── Gegeven materiaal
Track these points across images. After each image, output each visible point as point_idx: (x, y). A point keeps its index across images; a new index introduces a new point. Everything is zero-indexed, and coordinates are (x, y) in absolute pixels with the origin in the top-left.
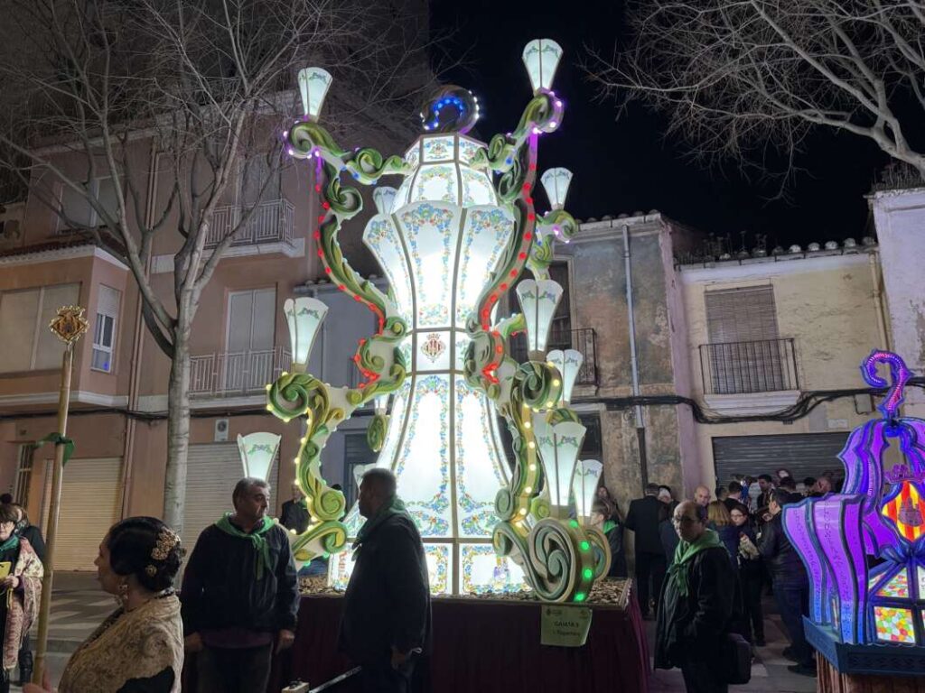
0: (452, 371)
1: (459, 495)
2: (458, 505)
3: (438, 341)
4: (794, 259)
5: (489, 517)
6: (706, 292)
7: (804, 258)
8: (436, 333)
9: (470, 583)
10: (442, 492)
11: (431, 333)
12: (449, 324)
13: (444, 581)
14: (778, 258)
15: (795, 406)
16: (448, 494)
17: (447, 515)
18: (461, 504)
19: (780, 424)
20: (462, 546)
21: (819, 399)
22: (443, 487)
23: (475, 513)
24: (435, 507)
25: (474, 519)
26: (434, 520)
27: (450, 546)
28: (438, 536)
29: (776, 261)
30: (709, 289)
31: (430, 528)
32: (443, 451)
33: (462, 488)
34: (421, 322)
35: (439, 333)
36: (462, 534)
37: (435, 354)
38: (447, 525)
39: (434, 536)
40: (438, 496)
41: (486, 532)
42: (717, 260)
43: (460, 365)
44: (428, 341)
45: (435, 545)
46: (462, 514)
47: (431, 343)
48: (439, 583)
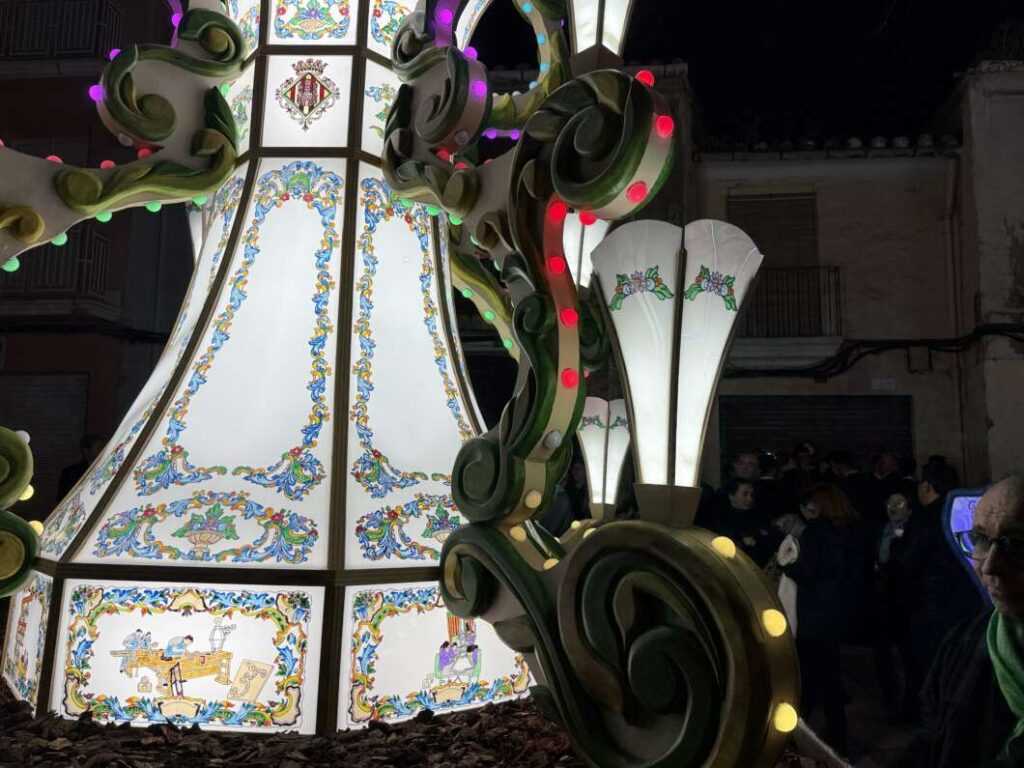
0: (352, 153)
1: (355, 451)
2: (351, 480)
3: (320, 77)
4: (852, 157)
5: (432, 512)
6: (729, 197)
7: (866, 157)
8: (315, 58)
9: (369, 694)
10: (309, 443)
11: (304, 58)
12: (350, 39)
13: (294, 693)
14: (831, 153)
15: (832, 358)
16: (323, 450)
17: (315, 506)
18: (357, 476)
19: (810, 381)
20: (352, 593)
21: (863, 350)
22: (311, 431)
23: (397, 499)
24: (283, 484)
25: (393, 515)
26: (277, 518)
27: (316, 595)
28: (284, 565)
29: (828, 157)
30: (733, 192)
31: (264, 538)
32: (317, 343)
33: (366, 434)
34: (279, 31)
35: (325, 59)
36: (355, 558)
37: (311, 108)
38: (314, 533)
39: (271, 563)
40: (296, 452)
41: (424, 549)
42: (751, 150)
43: (373, 142)
44: (296, 78)
45: (272, 590)
46: (360, 503)
47: (303, 80)
48: (278, 699)
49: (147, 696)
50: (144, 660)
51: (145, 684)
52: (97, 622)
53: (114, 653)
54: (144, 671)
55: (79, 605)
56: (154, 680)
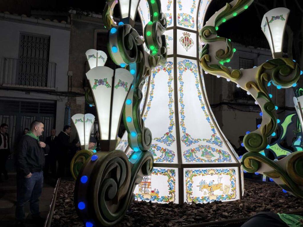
49: (206, 196)
50: (204, 187)
51: (205, 193)
52: (192, 179)
53: (197, 186)
54: (205, 190)
55: (187, 175)
56: (207, 192)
────
Wat je doet:
Schrijf alles uit het materiaal letterlijk over, van de regel met "49: (147, 696)" tot en met het einde van het materiaal. Laat de afbeeldingen in je antwoord weg.

Antwoord opdracht:
49: (147, 696)
50: (144, 660)
51: (145, 684)
52: (97, 622)
53: (114, 653)
54: (144, 671)
55: (79, 605)
56: (154, 680)
49: (206, 196)
50: (204, 187)
51: (205, 193)
52: (192, 179)
53: (197, 186)
54: (205, 190)
55: (187, 175)
56: (207, 192)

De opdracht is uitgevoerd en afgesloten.